::: DATA FOR THE TASK

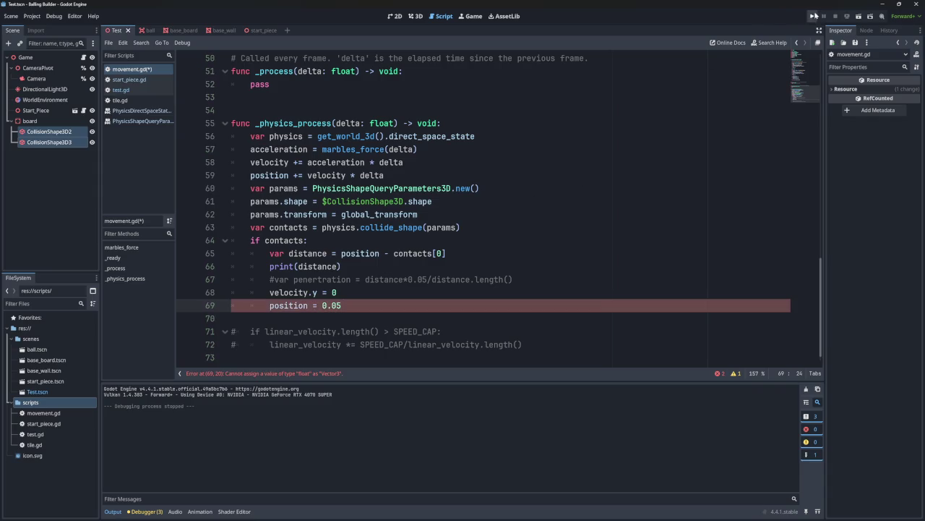
- Make it position.y = 0.05, rerun to check the (0.0, 0.05, 0.0) output, and close
left_click(309, 292)
type(".y")
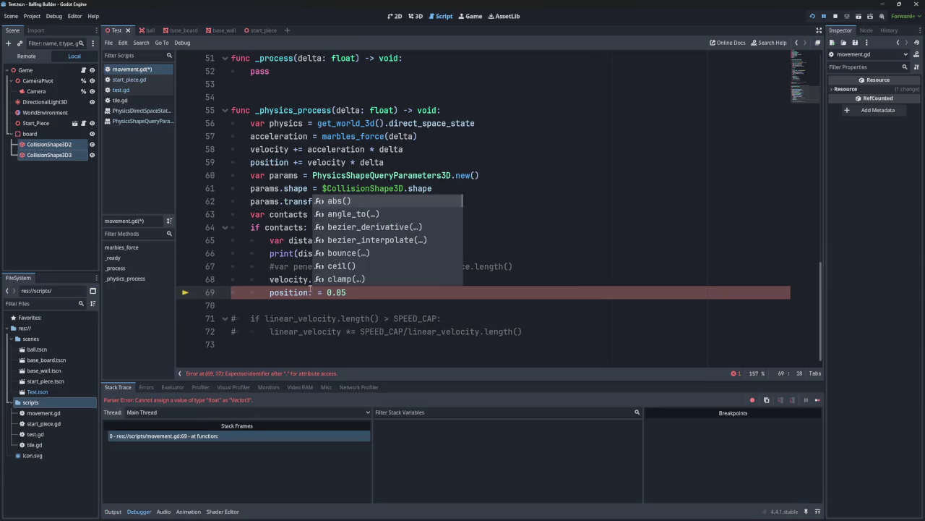
key("F5")
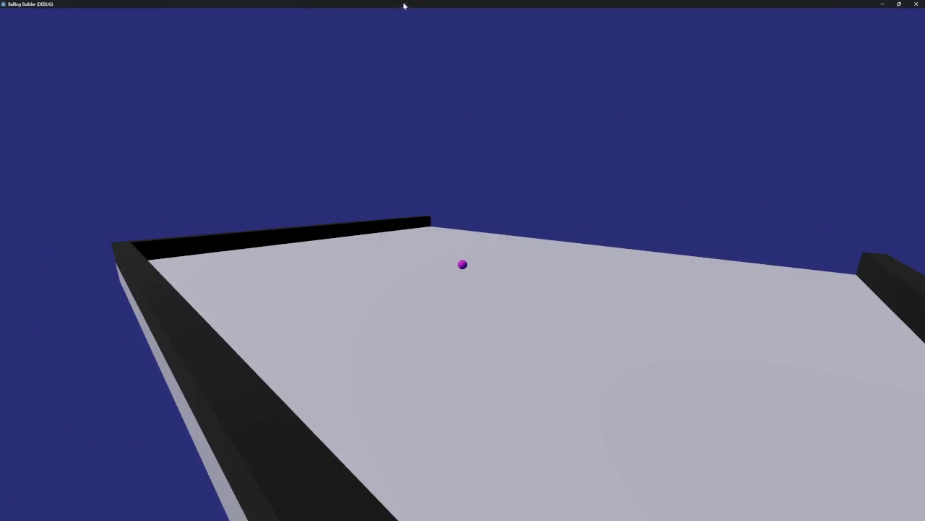
mouse_move(403, 5)
left_mouse_down()
mouse_move(510, 90)
mouse_move(517, 111)
left_mouse_up()
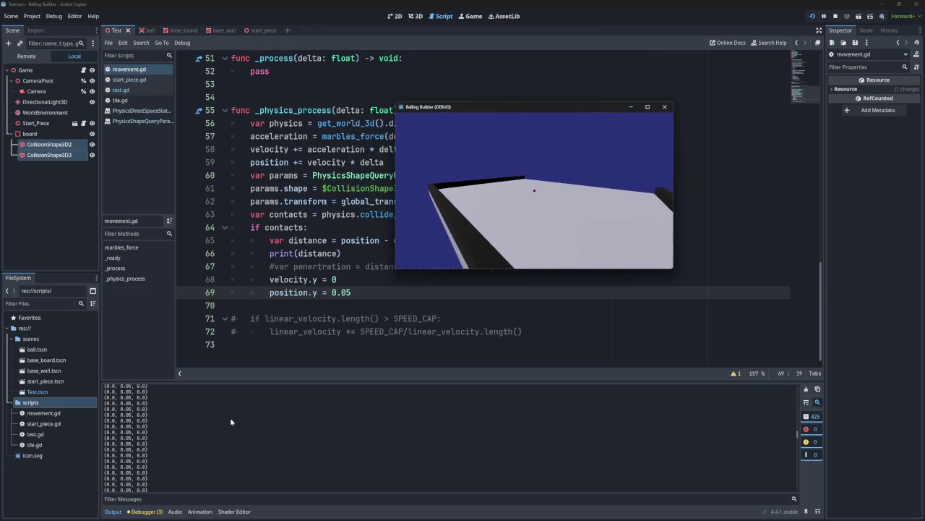
left_click(665, 107)
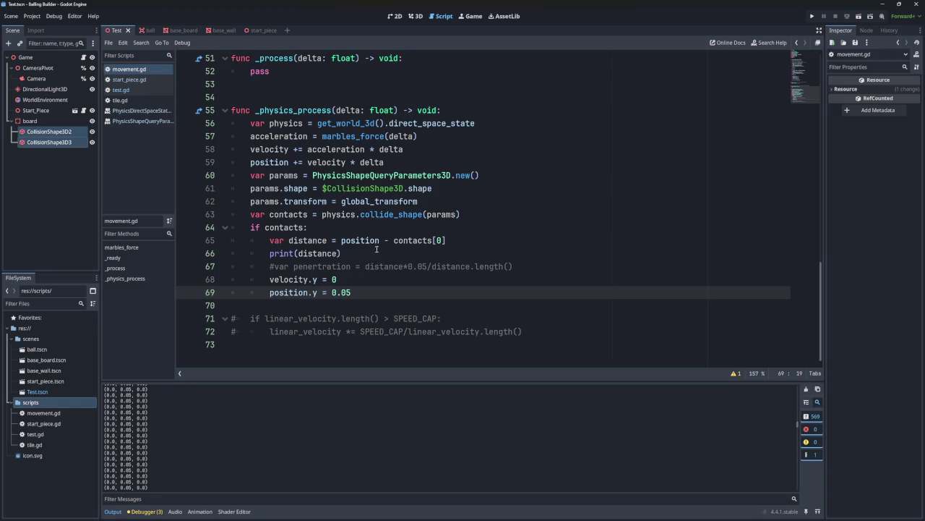
- Rename distance to penertration on line 65 and delete the print and commented lines
left_click(357, 240)
double_click(322, 266)
key("ctrl+c")
left_click(318, 240)
key("ctrl+v")
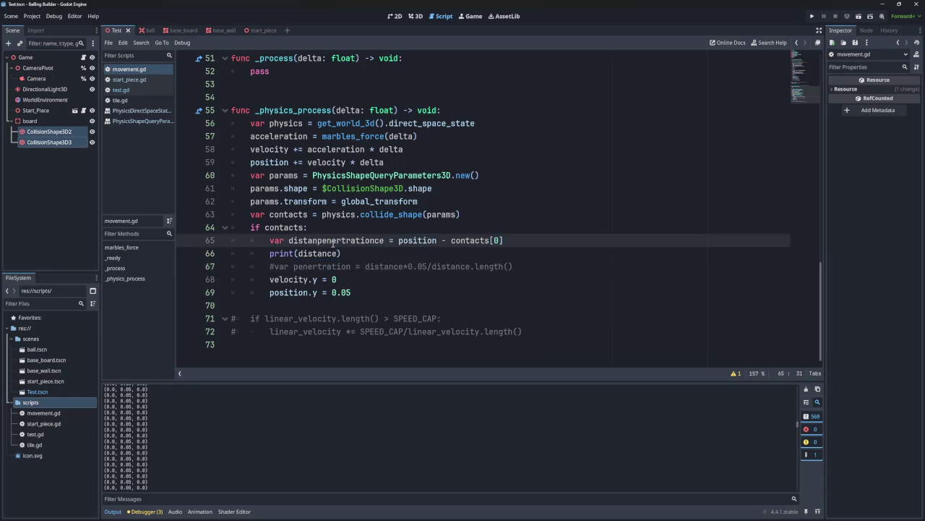
double_click(334, 241)
key("ctrl+v")
left_click_drag(528, 267, 534, 247)
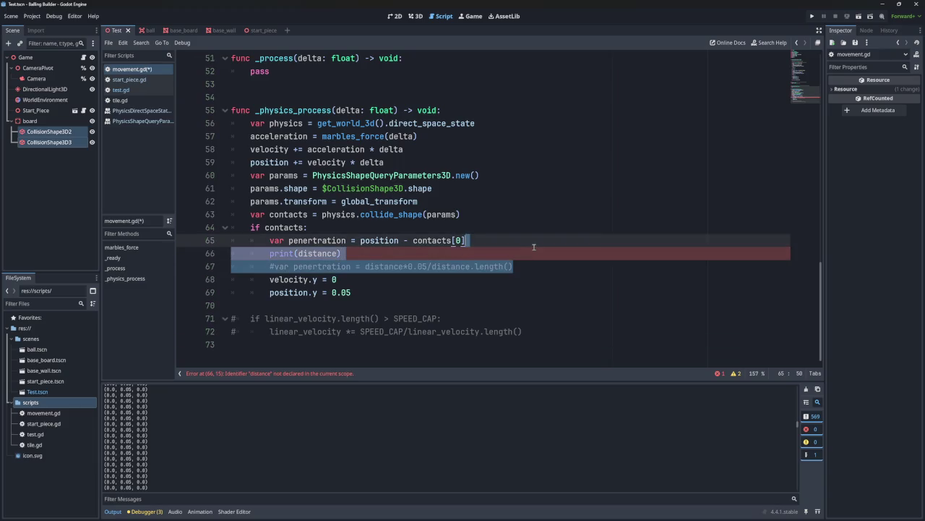
key("BackSpace")
- Set penertration to contacts[1] - contacts[0]
left_click_drag(467, 240, 412, 240)
key("ctrl+c")
double_click(379, 240)
key("ctrl+v")
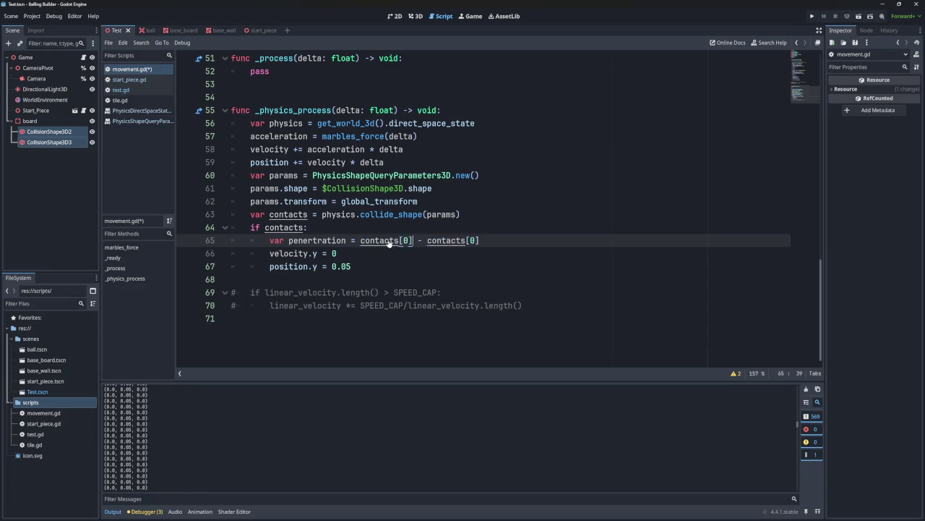
key("Left")
key("BackSpace")
type("1")
- Change the position line to position += penertration
double_click(313, 240)
key("ctrl+c")
left_click(353, 267)
left_click_drag(351, 267, 332, 267)
key("ctrl+v")
left_click(320, 267)
key("BackSpace")
key("BackSpace")
type("+")
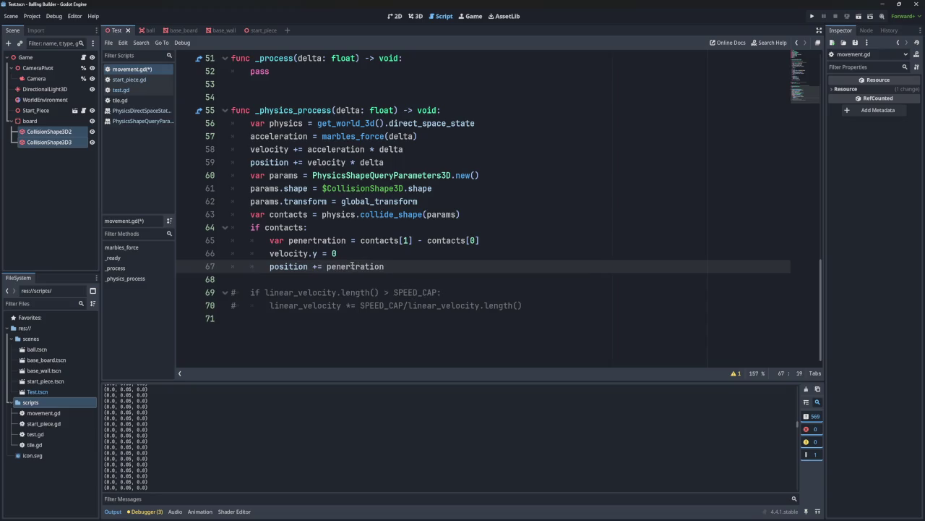
- Run the game, close it, and run it again to test the collision code
left_click(811, 16)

::::::

## TO DO
Copy the records above exactly. The pictures are not part of the copy.

## ANSWER SPACE
- Make it position.y = 0.05, rerun to check the (0.0, 0.05, 0.0) output, and close
left_click(309, 292)
type(".y")
key("F5")
mouse_move(403, 5)
left_mouse_down()
mouse_move(510, 90)
mouse_move(517, 111)
left_mouse_up()
left_click(665, 107)
- Rename distance to penertration on line 65 and delete the print and commented lines
left_click(357, 240)
double_click(322, 266)
key("ctrl+c")
left_click(318, 240)
key("ctrl+v")
double_click(334, 241)
key("ctrl+v")
left_click_drag(528, 267, 534, 247)
key("BackSpace")
- Set penertration to contacts[1] - contacts[0]
left_click_drag(467, 240, 412, 240)
key("ctrl+c")
double_click(379, 240)
key("ctrl+v")
key("Left")
key("BackSpace")
type("1")
- Change the position line to position += penertration
double_click(313, 240)
key("ctrl+c")
left_click(353, 267)
left_click_drag(351, 267, 332, 267)
key("ctrl+v")
left_click(320, 267)
key("BackSpace")
key("BackSpace")
type("+")
- Run the game, close it, and run it again to test the collision code
left_click(811, 16)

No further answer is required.